People who have been arrested for cannabis in Virginia have faced diverse consequences ranging from fines and criminal records, to imprisonment, all of which can block and derail life opportunities in the realms of work, housing, education, health and relationships, among others. According to NBC 12, in 2018 alone, Virginia prosecuted more than 46,000 simple cannabis possession cases, and almost 20,000 people, most of them Black, were found guilty of the misdemeanor, leaving them with a criminal record and, in some cases, fines and jail time.,. 

As reported by the Virginia Mercury, between July 2018 and July 2020, more than 1,000 people were charged with distributing more than a half ounce but less than 5 pounds of cannabis. About 67.5% of them were sent to either jail or prison, with terms ranging from months up to more than a year. Also during this period, 40 people were charged with growing large amounts of pot — some were jailed for six months, while others were sentenced to a median of 10 years in prison.
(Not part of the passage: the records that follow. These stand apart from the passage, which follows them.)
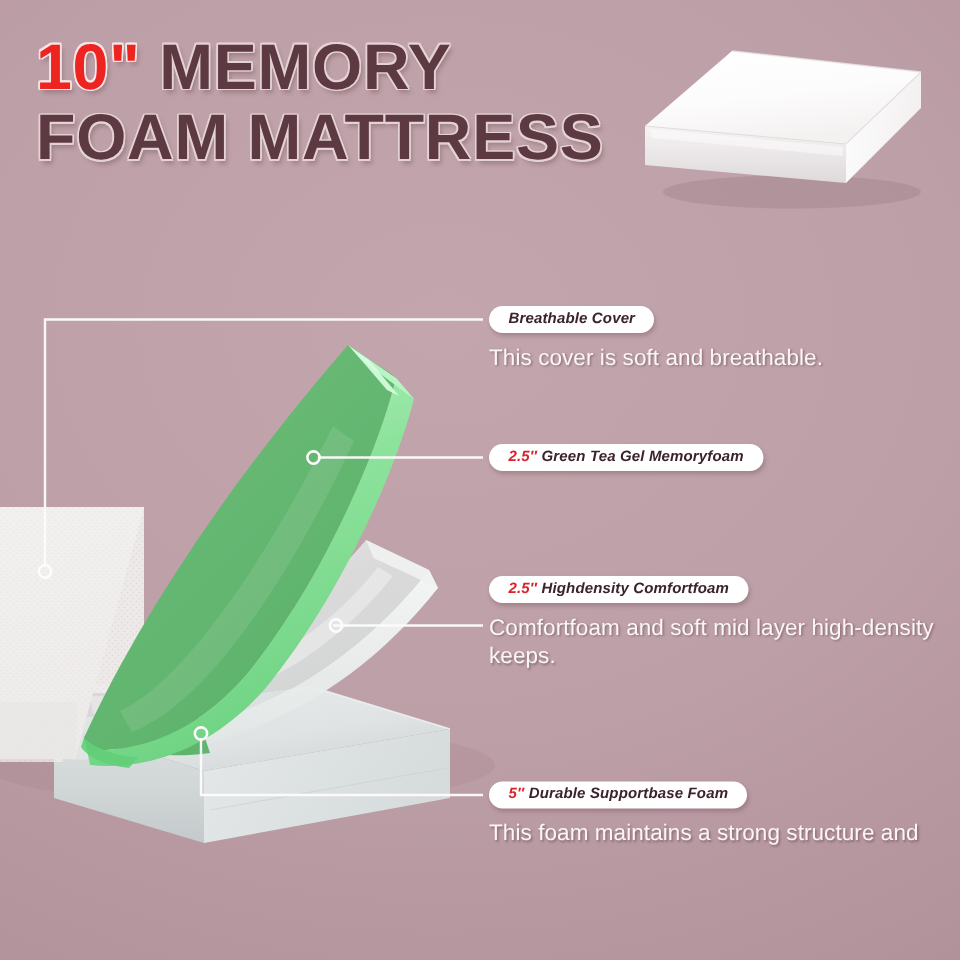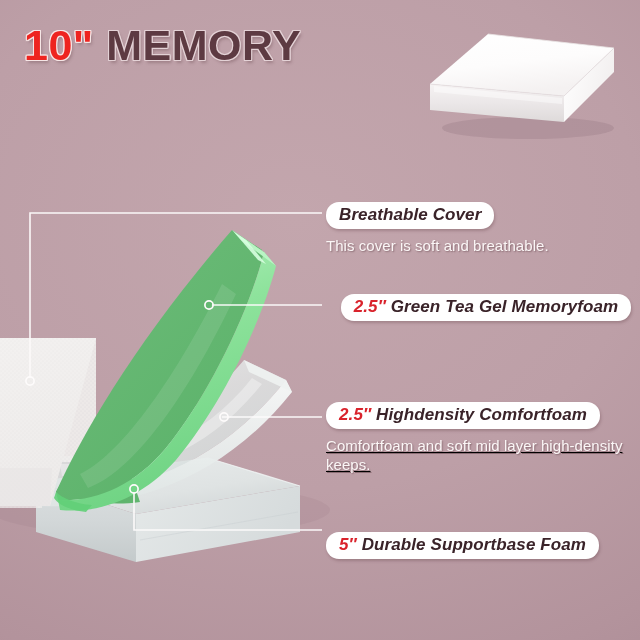--- a/index.html
+++ b/index.html
@@ -90,21 +90,21 @@
   .callout {
     position: absolute;
     z-index: 28;
     width: 300px;
   }
   .pill {
     display: inline-block;
     background: #ffffff;
     border-radius: 13px;
     padding: 3px 13px 4px 13px;
-    font-size: 17px;
+    font-size: 10px;
     font-weight: bold;
     font-style: italic;
     color: #3a2329;
     white-space: nowrap;
     letter-spacing: 0.1px;
     box-shadow: 1px 2px 3px rgba(85,50,58,0.28);
   }
   .pill .meas {
     color: #d9232c;
   }
@@ -118,20 +118,21 @@
   }
   .desc-line { display: block; white-space: nowrap; }
 </style>
 </head>
 <body>
 
 <div id="stage">
 
   <div id="title-block">
     <div class="title-line"><span class="title-inch">10"</span><span> MEMORY</span></div>
+    <div class="title-line">FOAM MATTRESS</div>
   </div>
 
   <div id="product-photo">
     <svg width="200" height="118" viewBox="0 0 200 118">
       <defs>
         <linearGradient id="pTop" x1="0" y1="0" x2="0.35" y2="1">
           <stop offset="0" stop-color="#ffffff"></stop>
           <stop offset="0.55" stop-color="#fdfcfc"></stop>
           <stop offset="1" stop-color="#f4f1f1"></stop>
         </linearGradient>
@@ -321,40 +322,41 @@
 
   <div class="callout" style="left:326px; top:202px;">
     <div class="pill">
       <span class="meas"></span><span>Breathable Cover</span>
     </div>
     <div class="desc">
       <span class="desc-line">This cover is soft and breathable.</span>
     </div>
   </div>
 
-  <div class="callout" style="left:336px; top:294px;text-align:center;">
+  <div class="callout" style="left:326px; top:294px;">
     <div class="pill">
       <span class="meas">2.5″</span>
       <span>Green Tea Gel Memoryfoam</span>
     </div>
   </div>
 
-  <div class="callout" style="left:326px; top:402px;text-decoration:underline;">
+  <div class="callout" style="left:326px; top:382px;">
     <div class="pill">
       <span class="meas">2.5″</span>
       <span>Highdensity Comfortfoam</span>
     </div>
     <div class="desc">
       <span class="desc-line">Comfortfoam and soft mid layer high-density</span>
       <span class="desc-line">keeps.</span>
     </div>
   </div>
 
-  <div class="callout" style="left:326px; top:532px;">
+  <div class="callout" style="left:326px; top:519px;">
     <div class="pill">
       <span class="meas">5″</span>
       <span>Durable Supportbase Foam</span>
     </div>
     <div class="desc">
+      <span class="desc-line">This foam maintains a strong structure and</span>
     </div>
   </div>
 
 </div>
 
 </body></html>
A 2020 Joint Legislative Audit & Review Commission report found, over the last decade, Black people in Virginia were about 3.5 times more likely to be arrested for cannabis possession than white people. These patterns repeat nationwide. Virginia’s pot decriminalization efforts in 2020 did not address these racial inequities, as The Outlaw Report covered in February. 

Northam and other Democrats have upheld correcting the racial disparities of the War on Drugs as central to their cannabis legalization efforts, and resentencing efforts are naturally a central component of reaching that goal. The current bill does include measures to seal records of past misdemeanor cannabis charges and to allow those charged with other cannabis offenses to petition for record expungement over the next five years or so. 

We asked Pedini of NORML whether they thought resentencing should and would be a priority in Virginia’s 2022 General Assembly. They said it “absolutely” should. But will it? 

“For NORML, yes,” Pedini said. “As for the legislature and administration, that largely depends upon the outcome of the November elections. Vote wisely, Virginia.”